Le metriche di Google che misurano la qualità dell'esperienza utente: velocità di caricamento, interattività e stabilità visiva.

Illustrazione di un sito web veloce con metriche di performance
Indice dei contenuti
Aggiornato: Aprile 2026 11 min di lettura

Cosa sono i Core Web Vitals

I Core Web Vitals sono un insieme di metriche definite da Google per misurare la qualità dell'esperienza utente su un sito web. Introdotti nel 2020 e diventati fattore di ranking nel 2021, sono parte integrante della SEO Tecnica e hanno un impatto diretto sul posizionamento organico.

Punti chiave

  • I Core Web Vitals misurano tre dimensioni dell'esperienza: velocità di caricamento (LCP), interattività (INP) e stabilità visiva (CLS).
  • Da marzo 2024 l'INP ha sostituito il FID come metrica ufficiale di interattività.
  • Google valuta i siti sui dati di campo (utenti reali, 75esimo percentile), non sui dati di laboratorio.
  • Le soglie "Buono" sono: LCP ≤ 2,5s, INP ≤ 200ms, CLS ≤ 0,1.
  • Ottimizzare i CWV migliora insieme posizionamento, conversioni ed esperienza utente.

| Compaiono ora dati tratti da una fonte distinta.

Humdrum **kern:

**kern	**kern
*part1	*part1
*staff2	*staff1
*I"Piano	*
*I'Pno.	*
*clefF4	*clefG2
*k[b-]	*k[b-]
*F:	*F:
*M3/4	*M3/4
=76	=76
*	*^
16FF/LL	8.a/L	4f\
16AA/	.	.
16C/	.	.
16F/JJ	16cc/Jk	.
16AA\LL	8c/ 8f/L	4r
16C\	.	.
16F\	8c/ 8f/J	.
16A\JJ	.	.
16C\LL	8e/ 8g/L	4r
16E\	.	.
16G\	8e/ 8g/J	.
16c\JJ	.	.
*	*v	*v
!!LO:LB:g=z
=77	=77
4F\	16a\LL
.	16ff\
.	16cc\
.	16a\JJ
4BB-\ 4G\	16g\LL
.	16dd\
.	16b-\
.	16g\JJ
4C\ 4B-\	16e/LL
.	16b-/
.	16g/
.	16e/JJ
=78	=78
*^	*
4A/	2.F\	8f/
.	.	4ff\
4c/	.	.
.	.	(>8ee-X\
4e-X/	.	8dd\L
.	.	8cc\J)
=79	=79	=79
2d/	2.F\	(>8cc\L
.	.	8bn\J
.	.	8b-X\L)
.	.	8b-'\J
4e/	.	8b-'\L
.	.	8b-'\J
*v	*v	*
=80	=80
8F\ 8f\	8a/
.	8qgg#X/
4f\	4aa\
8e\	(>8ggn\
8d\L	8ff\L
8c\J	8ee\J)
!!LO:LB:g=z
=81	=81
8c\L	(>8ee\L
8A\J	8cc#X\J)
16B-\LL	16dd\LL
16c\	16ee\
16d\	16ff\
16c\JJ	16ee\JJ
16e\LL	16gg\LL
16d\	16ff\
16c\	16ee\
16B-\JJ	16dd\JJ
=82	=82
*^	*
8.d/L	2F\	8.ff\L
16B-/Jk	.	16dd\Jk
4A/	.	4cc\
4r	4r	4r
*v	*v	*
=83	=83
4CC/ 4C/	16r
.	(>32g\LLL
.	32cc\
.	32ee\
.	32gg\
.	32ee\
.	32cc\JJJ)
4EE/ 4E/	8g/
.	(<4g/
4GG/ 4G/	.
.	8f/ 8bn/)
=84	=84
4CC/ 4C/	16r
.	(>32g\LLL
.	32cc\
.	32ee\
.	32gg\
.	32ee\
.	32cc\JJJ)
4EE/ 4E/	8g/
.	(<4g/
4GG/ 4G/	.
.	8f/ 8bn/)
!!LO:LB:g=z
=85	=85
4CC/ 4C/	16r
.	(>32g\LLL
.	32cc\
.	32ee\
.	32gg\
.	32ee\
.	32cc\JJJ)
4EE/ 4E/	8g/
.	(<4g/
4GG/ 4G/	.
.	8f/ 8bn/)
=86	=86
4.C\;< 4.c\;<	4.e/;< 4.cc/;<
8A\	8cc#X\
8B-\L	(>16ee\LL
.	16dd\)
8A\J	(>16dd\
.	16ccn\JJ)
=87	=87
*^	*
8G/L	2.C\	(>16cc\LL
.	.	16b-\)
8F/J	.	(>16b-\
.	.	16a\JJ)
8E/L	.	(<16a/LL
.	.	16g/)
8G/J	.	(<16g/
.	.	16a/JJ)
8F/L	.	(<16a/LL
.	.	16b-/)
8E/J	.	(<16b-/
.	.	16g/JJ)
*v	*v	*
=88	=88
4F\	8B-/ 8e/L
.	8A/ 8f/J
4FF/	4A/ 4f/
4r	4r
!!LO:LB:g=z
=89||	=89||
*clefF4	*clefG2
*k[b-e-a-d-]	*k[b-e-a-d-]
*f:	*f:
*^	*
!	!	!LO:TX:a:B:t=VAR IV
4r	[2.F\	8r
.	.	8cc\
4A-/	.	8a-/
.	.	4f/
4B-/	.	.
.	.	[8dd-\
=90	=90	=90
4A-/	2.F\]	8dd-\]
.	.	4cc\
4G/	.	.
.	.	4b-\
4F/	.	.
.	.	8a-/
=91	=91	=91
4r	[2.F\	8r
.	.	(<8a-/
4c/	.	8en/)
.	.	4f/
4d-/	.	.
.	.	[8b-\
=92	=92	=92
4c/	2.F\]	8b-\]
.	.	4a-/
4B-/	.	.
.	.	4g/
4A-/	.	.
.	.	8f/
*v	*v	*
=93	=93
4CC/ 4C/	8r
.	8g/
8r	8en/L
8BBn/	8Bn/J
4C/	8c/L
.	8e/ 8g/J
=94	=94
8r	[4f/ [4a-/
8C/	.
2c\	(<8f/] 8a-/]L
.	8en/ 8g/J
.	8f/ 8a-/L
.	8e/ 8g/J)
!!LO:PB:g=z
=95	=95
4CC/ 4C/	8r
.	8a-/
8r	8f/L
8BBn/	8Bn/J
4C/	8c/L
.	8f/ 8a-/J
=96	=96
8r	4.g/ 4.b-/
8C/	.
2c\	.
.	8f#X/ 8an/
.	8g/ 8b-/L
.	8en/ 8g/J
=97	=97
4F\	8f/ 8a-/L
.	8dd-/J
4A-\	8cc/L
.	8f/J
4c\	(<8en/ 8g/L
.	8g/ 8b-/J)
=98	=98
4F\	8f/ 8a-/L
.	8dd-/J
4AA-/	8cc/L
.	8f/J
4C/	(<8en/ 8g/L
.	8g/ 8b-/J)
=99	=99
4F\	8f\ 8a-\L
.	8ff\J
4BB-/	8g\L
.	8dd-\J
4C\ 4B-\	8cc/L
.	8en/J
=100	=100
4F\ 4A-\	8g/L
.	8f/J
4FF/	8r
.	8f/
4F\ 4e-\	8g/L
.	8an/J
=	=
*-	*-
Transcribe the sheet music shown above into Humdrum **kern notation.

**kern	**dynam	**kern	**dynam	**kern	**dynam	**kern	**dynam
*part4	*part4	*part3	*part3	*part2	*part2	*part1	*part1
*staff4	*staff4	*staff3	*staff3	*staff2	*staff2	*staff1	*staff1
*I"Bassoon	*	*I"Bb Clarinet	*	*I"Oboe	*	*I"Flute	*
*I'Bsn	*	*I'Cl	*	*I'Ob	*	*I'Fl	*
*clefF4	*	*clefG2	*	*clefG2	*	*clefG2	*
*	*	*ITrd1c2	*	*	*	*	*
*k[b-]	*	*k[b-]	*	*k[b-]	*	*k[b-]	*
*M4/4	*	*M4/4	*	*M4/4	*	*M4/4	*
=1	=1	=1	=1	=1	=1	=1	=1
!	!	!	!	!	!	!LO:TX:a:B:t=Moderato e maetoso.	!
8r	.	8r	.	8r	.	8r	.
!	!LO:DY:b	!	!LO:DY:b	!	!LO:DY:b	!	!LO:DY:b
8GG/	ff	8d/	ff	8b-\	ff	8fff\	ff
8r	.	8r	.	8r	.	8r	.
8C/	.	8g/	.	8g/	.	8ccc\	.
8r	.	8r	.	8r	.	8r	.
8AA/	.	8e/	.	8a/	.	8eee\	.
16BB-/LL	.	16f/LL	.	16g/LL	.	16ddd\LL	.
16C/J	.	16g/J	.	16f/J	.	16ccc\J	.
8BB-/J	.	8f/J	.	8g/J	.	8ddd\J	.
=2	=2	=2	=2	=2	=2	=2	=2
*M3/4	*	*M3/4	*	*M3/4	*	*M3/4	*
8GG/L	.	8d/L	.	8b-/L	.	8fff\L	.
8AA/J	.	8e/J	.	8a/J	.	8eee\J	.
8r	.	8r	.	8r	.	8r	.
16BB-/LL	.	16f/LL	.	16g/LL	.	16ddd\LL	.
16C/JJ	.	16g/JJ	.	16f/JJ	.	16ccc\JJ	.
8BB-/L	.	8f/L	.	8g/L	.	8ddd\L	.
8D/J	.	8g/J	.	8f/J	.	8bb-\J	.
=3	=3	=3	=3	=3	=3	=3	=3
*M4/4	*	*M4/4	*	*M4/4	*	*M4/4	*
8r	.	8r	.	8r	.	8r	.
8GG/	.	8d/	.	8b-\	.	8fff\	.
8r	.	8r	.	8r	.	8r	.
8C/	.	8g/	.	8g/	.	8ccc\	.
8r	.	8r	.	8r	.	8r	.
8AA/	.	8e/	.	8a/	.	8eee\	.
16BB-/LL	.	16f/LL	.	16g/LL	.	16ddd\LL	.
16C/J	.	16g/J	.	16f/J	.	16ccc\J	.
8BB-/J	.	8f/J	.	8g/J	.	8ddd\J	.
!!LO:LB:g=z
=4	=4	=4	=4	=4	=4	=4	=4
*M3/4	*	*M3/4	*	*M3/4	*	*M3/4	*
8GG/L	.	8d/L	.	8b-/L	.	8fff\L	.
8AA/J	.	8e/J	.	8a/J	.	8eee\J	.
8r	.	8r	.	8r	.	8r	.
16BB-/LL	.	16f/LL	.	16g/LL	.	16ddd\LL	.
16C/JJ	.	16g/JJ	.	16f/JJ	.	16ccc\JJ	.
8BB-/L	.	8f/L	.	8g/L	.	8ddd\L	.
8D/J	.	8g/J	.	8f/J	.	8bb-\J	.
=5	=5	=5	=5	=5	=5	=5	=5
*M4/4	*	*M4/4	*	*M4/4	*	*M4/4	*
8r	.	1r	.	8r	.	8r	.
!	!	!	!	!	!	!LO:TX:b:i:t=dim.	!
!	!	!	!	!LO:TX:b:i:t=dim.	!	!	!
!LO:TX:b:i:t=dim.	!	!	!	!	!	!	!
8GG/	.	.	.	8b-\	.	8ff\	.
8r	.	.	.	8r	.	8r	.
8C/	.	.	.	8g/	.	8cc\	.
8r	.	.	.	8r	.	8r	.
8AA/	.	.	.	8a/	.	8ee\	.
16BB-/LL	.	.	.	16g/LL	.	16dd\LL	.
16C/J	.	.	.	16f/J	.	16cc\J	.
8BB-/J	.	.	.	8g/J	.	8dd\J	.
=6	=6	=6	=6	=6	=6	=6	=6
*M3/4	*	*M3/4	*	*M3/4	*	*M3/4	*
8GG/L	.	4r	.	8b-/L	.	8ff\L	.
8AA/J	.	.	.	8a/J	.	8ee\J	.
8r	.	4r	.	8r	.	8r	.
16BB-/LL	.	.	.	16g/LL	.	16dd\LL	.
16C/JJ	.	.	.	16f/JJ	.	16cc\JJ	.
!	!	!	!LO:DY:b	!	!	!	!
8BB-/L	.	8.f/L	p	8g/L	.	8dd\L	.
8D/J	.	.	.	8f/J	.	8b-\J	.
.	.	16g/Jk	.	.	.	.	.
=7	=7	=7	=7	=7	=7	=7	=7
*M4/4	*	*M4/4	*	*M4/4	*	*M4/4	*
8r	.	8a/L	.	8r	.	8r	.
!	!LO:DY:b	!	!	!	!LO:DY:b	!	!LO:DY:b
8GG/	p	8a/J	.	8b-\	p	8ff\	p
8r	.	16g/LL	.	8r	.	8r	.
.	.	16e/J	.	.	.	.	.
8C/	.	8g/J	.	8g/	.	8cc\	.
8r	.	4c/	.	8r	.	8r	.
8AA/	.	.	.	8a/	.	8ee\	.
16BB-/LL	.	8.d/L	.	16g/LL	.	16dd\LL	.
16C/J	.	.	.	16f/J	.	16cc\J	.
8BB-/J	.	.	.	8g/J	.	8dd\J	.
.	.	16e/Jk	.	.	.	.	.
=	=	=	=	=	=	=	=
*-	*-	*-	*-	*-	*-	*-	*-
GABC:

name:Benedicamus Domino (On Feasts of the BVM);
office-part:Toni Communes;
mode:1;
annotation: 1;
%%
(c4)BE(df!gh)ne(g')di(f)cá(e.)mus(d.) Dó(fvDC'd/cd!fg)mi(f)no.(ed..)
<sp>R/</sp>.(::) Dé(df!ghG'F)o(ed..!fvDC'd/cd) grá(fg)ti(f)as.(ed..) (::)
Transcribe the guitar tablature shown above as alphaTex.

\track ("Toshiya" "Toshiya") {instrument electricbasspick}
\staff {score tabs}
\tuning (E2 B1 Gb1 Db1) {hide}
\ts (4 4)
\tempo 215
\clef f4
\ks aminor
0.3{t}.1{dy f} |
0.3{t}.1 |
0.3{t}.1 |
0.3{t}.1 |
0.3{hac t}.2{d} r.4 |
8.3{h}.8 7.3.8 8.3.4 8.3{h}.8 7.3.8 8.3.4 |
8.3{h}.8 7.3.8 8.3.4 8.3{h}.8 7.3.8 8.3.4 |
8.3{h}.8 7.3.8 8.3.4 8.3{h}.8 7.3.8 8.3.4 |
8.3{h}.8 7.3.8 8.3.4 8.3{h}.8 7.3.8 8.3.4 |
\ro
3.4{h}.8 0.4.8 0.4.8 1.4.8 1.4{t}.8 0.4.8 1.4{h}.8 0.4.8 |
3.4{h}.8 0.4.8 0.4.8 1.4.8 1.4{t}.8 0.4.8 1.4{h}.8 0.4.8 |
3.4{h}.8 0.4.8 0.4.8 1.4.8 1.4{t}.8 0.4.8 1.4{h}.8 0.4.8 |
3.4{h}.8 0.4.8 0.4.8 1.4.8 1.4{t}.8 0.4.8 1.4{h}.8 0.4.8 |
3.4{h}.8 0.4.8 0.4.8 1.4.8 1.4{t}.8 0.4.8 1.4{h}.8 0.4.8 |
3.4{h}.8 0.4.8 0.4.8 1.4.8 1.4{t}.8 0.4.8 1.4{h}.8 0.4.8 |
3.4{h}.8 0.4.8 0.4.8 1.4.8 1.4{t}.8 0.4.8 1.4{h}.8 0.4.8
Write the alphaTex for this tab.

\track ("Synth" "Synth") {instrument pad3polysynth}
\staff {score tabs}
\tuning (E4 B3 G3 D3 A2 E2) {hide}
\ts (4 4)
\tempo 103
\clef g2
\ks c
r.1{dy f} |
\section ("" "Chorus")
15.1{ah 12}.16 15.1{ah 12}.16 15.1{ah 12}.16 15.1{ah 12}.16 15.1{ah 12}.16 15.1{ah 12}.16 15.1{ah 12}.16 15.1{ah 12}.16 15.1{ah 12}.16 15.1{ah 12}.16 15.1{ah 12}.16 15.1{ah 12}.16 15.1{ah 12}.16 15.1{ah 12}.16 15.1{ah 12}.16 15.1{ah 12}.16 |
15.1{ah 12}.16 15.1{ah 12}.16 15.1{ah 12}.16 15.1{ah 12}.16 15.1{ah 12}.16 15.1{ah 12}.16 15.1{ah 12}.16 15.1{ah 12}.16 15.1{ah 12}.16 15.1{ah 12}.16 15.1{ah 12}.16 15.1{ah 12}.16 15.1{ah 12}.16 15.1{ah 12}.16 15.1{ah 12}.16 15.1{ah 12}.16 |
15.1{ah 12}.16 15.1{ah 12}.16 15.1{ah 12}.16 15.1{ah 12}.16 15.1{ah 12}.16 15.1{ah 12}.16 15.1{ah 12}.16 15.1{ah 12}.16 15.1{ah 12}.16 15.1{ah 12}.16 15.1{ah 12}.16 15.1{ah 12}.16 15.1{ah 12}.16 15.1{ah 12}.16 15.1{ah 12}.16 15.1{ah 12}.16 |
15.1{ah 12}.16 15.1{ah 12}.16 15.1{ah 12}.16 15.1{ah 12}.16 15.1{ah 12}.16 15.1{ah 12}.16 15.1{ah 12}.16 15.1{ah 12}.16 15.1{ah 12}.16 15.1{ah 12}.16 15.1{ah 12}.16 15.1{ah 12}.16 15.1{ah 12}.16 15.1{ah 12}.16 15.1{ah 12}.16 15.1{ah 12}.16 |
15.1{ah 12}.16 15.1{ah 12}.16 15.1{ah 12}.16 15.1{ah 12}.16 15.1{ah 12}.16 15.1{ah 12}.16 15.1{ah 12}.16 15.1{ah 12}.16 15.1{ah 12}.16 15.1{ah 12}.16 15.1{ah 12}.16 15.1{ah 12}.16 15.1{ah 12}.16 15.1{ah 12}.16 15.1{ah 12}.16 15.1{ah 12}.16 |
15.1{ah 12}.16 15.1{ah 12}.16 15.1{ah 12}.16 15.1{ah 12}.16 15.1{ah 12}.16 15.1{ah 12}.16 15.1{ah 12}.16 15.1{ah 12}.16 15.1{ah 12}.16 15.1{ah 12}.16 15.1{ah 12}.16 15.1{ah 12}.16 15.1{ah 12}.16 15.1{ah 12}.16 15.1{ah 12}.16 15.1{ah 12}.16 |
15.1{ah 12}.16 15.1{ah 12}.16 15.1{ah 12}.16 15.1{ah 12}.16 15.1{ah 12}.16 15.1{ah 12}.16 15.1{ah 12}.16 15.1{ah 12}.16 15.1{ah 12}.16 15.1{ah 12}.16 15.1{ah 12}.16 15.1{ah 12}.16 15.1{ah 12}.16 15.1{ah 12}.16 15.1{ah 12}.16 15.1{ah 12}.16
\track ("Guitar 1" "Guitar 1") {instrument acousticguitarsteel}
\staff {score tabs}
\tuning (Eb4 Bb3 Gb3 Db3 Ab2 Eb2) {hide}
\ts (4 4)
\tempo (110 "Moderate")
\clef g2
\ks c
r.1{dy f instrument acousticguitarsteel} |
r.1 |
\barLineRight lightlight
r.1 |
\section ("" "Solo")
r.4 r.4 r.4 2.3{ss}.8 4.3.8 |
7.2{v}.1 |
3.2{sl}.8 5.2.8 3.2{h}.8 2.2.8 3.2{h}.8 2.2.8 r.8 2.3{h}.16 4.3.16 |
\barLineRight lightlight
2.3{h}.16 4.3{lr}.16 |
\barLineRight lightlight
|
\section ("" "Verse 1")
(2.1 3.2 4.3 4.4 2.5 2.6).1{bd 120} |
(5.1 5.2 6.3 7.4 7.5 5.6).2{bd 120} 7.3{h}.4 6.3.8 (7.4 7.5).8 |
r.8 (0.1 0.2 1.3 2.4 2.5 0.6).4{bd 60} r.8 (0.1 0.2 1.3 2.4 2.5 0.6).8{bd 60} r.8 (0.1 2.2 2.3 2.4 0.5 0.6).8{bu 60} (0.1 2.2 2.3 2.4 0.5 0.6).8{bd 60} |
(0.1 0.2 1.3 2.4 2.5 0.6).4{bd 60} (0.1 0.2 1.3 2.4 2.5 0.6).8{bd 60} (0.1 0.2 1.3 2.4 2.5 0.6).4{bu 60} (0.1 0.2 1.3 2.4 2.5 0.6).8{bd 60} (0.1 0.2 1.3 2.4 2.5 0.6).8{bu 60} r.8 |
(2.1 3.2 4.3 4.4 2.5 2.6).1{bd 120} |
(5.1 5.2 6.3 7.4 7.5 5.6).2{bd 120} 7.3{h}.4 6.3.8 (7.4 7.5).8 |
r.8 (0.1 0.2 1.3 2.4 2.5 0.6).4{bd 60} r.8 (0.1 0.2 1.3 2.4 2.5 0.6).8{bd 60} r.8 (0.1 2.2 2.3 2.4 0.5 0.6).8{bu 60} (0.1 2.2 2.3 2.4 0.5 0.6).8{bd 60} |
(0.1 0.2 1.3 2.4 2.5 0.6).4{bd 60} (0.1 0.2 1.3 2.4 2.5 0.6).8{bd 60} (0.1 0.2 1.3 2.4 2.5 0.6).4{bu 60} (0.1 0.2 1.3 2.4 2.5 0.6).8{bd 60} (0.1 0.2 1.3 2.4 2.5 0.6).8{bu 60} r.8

I Core Web Vitals si concentrano su tre aspetti fondamentali dell'esperienza utente:

  • Velocità di caricamento (LCP)
  • Interattività (INP)
  • Stabilità visiva (CLS)

Queste metriche fanno parte del più ampio sistema di segnali "Page Experience" che Google utilizza per valutare la qualità complessiva di una pagina, insieme a HTTPS, assenza di interstitial invasivi e compatibilità mobile.

"I Core Web Vitals rappresentano il modo in cui Google traduce la qualità dell'esperienza utente in metriche misurabili e actionable. Un sito veloce e stabile non solo si posiziona meglio, ma converte di più."

LCP: Largest Contentful Paint

Il Largest Contentful Paint (LCP) misura il tempo necessario per rendere visibile l'elemento di contenuto più grande nel viewport della pagina. Questo elemento è tipicamente un'immagine hero, un video o un blocco di testo prominente.

Valutazione LCP Colore
Buono ≤ 2,5 secondi Verde
Migliorabile 2,5 - 4,0 secondi Arancione
Scarso > 4,0 secondi Rosso

Le cause più comuni di un LCP lento includono tempi di risposta del server elevati, risorse CSS e JavaScript che bloccano il rendering, tempi di caricamento delle immagini e rendering lato client. La velocità del sito è strettamente legata al miglioramento dell'LCP.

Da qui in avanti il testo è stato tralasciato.